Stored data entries
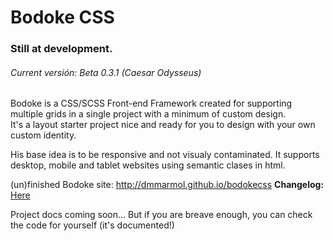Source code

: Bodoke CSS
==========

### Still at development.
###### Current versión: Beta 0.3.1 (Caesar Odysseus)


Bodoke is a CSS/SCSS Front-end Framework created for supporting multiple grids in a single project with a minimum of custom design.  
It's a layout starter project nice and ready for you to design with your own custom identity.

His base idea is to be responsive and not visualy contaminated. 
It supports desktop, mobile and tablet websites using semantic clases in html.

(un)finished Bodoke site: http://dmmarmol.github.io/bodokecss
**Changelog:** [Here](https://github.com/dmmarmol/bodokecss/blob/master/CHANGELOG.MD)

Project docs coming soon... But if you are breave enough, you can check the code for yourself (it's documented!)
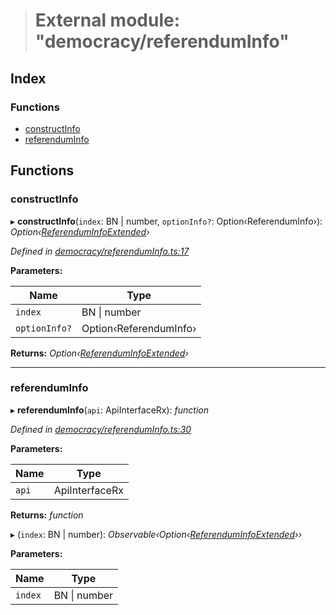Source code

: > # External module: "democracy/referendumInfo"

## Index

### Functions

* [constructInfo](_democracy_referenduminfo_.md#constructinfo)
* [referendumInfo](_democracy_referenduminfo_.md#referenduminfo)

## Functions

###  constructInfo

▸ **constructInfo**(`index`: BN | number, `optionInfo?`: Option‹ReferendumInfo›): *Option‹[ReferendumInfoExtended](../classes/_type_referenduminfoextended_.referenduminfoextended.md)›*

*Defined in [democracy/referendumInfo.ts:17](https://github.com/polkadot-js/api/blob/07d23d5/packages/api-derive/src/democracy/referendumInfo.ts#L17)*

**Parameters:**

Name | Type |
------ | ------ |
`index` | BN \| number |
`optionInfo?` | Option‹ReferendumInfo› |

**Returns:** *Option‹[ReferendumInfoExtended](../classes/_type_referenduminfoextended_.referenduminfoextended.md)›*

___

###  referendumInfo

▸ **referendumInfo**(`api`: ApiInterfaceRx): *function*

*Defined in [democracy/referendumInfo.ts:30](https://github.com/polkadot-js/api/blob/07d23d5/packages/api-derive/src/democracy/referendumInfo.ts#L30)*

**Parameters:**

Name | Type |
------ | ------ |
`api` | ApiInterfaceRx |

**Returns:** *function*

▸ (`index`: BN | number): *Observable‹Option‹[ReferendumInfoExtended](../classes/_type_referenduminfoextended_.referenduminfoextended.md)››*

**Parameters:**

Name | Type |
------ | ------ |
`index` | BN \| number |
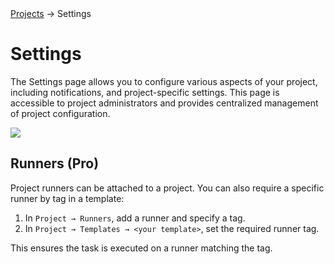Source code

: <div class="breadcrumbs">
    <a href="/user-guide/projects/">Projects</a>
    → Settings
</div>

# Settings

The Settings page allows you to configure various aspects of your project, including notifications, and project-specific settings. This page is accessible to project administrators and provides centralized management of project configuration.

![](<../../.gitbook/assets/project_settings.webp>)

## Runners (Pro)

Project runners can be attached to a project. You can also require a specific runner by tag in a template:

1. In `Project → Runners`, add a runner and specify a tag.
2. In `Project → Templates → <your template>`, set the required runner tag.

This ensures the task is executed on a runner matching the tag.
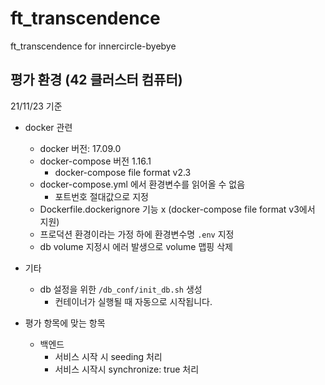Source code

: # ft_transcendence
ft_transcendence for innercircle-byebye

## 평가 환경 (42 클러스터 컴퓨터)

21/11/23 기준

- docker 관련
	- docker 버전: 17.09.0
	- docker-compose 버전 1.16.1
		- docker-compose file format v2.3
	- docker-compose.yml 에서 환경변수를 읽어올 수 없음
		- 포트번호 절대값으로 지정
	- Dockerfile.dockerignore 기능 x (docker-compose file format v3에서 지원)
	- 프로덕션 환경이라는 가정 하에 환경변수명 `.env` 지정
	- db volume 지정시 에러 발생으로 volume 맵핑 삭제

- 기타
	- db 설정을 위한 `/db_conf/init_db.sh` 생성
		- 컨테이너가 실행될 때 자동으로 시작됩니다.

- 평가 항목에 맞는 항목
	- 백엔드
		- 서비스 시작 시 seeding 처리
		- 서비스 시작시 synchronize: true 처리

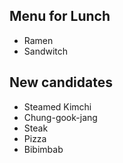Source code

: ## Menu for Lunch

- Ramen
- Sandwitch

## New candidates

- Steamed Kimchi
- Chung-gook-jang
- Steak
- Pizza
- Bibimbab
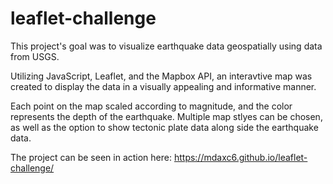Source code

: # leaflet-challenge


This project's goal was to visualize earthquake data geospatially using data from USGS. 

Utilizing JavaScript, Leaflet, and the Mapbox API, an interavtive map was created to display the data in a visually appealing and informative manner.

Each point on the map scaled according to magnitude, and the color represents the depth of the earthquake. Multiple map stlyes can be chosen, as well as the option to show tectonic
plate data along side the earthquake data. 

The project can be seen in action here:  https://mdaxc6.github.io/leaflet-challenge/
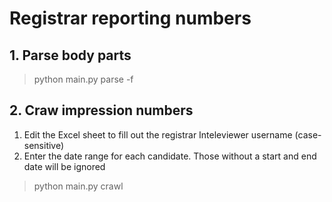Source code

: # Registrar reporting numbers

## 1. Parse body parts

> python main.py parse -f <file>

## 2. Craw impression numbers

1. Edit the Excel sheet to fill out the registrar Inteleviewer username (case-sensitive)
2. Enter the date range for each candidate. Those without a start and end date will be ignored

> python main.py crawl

---

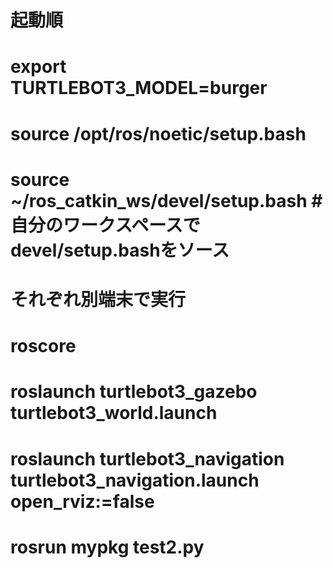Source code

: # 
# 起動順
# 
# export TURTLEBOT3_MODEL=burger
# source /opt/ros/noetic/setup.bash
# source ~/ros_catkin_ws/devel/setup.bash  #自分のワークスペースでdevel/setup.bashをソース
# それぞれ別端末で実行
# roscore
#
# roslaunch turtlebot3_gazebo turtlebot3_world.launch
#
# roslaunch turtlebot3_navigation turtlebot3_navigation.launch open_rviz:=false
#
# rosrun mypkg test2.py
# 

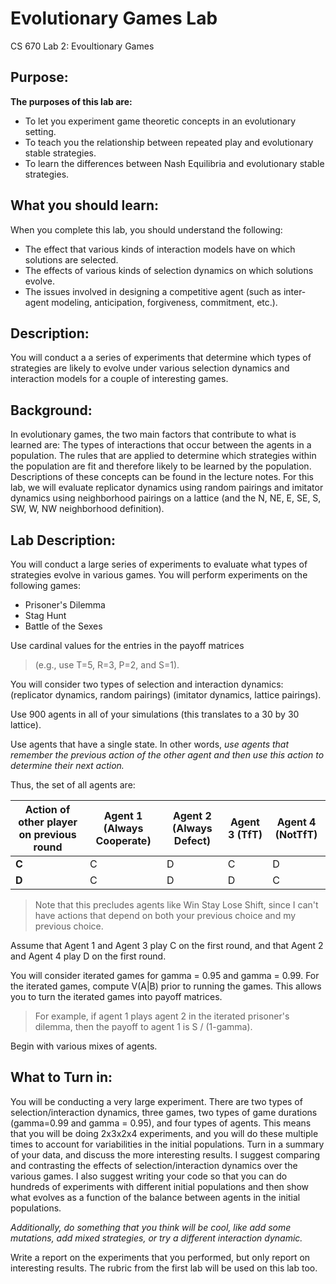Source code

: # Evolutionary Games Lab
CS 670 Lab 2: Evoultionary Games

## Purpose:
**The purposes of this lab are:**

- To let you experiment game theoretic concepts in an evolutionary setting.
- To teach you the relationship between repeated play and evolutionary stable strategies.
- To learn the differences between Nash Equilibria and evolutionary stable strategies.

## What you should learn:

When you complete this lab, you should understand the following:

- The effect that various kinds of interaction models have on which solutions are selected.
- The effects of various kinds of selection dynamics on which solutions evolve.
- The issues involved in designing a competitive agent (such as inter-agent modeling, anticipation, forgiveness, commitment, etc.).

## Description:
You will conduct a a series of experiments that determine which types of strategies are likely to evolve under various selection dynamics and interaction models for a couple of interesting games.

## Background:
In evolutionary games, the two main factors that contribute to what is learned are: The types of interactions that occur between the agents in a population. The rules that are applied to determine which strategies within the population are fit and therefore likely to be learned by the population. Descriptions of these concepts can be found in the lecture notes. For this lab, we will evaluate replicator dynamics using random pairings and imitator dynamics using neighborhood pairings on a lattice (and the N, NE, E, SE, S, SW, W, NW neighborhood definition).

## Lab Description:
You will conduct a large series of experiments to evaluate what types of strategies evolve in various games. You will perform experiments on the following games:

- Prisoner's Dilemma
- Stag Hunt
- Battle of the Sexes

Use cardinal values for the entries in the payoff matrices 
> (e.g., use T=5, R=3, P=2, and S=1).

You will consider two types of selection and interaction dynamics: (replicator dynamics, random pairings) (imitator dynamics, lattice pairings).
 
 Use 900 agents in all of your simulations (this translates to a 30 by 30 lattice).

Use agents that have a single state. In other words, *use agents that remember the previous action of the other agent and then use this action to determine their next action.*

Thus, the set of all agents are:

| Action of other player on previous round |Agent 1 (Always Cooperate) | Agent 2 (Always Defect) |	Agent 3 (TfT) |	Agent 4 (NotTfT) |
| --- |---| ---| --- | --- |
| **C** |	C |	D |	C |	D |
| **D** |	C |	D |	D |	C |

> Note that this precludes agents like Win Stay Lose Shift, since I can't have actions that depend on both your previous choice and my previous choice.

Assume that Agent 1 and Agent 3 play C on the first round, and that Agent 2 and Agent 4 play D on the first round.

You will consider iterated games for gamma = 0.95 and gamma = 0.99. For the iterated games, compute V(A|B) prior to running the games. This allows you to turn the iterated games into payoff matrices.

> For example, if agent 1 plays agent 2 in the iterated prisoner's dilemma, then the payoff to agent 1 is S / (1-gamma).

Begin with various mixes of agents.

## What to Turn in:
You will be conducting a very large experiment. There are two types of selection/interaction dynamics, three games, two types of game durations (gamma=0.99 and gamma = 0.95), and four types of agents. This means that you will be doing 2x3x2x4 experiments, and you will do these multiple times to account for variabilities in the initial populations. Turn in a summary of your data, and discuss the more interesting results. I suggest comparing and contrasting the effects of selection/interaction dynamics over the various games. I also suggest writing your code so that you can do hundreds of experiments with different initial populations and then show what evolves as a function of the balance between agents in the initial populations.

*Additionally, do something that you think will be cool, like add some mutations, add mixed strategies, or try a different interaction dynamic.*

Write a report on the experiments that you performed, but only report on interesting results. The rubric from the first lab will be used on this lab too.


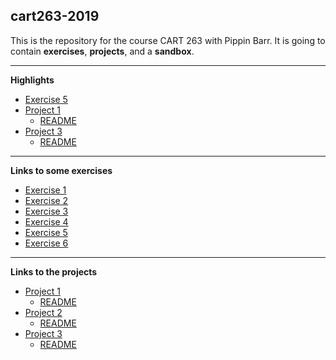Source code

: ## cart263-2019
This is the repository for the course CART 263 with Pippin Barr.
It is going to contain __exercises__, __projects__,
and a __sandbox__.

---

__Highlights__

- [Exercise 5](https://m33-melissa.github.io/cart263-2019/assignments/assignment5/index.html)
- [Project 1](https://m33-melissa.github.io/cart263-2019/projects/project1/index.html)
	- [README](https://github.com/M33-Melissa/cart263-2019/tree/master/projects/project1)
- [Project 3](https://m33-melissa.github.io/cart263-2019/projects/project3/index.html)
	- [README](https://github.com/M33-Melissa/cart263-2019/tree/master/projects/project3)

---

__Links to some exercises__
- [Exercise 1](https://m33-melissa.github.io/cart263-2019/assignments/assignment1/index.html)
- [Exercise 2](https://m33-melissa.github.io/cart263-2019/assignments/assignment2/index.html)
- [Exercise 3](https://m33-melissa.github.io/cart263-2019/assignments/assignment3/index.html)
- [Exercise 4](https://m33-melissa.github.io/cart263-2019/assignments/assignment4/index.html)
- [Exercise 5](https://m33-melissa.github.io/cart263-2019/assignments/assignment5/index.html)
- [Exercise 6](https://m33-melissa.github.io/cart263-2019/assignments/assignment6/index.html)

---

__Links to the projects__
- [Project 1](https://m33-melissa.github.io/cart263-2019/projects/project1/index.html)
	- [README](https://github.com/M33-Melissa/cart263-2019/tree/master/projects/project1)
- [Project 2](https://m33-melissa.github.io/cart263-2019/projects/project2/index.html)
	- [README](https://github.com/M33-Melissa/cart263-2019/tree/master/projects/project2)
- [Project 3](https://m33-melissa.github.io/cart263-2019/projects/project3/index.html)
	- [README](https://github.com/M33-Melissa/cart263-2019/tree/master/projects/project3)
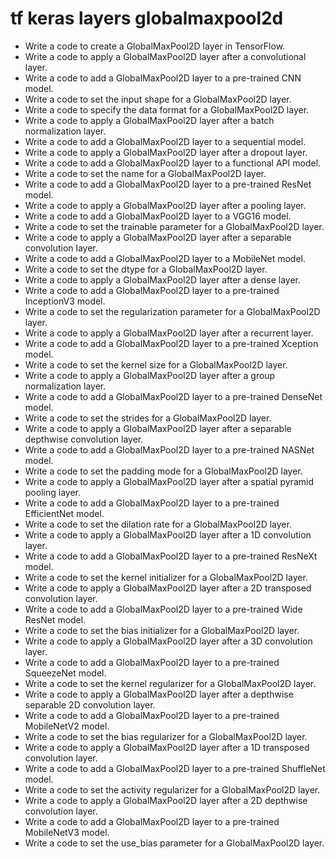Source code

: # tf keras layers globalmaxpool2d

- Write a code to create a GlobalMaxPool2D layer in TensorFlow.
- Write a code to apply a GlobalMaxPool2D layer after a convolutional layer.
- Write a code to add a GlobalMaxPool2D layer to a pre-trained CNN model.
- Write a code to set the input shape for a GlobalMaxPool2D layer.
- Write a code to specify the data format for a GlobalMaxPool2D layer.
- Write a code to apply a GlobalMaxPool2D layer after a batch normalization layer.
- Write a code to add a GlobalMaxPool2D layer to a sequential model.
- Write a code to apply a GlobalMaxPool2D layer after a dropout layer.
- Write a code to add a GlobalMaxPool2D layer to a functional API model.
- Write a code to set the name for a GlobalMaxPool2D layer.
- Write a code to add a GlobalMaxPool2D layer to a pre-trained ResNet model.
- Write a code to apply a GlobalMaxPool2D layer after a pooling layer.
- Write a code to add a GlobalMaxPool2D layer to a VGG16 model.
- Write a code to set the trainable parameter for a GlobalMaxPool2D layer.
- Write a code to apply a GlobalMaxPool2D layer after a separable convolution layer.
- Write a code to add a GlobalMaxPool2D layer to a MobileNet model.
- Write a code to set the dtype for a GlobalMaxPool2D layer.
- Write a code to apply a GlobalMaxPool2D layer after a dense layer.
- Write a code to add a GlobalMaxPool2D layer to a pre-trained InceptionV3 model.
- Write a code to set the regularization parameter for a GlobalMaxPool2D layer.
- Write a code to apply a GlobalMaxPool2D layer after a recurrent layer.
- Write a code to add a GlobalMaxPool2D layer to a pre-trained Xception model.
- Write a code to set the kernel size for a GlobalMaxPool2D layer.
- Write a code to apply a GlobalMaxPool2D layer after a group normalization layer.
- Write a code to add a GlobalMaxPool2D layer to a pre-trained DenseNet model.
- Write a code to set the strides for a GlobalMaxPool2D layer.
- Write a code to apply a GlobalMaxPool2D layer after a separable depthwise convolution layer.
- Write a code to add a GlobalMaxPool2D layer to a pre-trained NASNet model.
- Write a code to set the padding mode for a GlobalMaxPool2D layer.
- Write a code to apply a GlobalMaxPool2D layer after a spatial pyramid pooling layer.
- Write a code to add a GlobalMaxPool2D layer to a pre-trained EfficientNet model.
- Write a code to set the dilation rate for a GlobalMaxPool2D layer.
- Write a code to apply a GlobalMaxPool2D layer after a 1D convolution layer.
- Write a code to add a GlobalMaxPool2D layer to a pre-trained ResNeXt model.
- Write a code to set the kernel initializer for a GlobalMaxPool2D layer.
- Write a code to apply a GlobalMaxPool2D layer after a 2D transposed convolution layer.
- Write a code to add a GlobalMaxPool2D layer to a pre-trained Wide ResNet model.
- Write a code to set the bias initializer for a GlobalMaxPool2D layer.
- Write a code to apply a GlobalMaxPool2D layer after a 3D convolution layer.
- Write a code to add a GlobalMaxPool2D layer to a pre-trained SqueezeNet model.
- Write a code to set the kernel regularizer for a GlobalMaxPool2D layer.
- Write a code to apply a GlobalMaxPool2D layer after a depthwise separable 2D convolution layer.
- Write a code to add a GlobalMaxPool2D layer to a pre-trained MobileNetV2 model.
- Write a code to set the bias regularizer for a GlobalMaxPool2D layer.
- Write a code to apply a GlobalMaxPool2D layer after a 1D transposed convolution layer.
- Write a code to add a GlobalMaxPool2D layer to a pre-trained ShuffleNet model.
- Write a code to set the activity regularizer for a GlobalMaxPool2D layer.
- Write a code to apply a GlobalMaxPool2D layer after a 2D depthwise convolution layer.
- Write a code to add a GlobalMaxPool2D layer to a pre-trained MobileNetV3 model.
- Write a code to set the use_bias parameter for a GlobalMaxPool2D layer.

### The problem
Reproduce every line from the line with "Utilizing JavaScript, Leaflet, and" to the line with "plate data along side the earthquake data.", both ends included.

### Response
Utilizing JavaScript, Leaflet, and the Mapbox API, an interavtive map was created to display the data in a visually appealing and informative manner.

Each point on the map scaled according to magnitude, and the color represents the depth of the earthquake. Multiple map stlyes can be chosen, as well as the option to show tectonic
plate data along side the earthquake data. 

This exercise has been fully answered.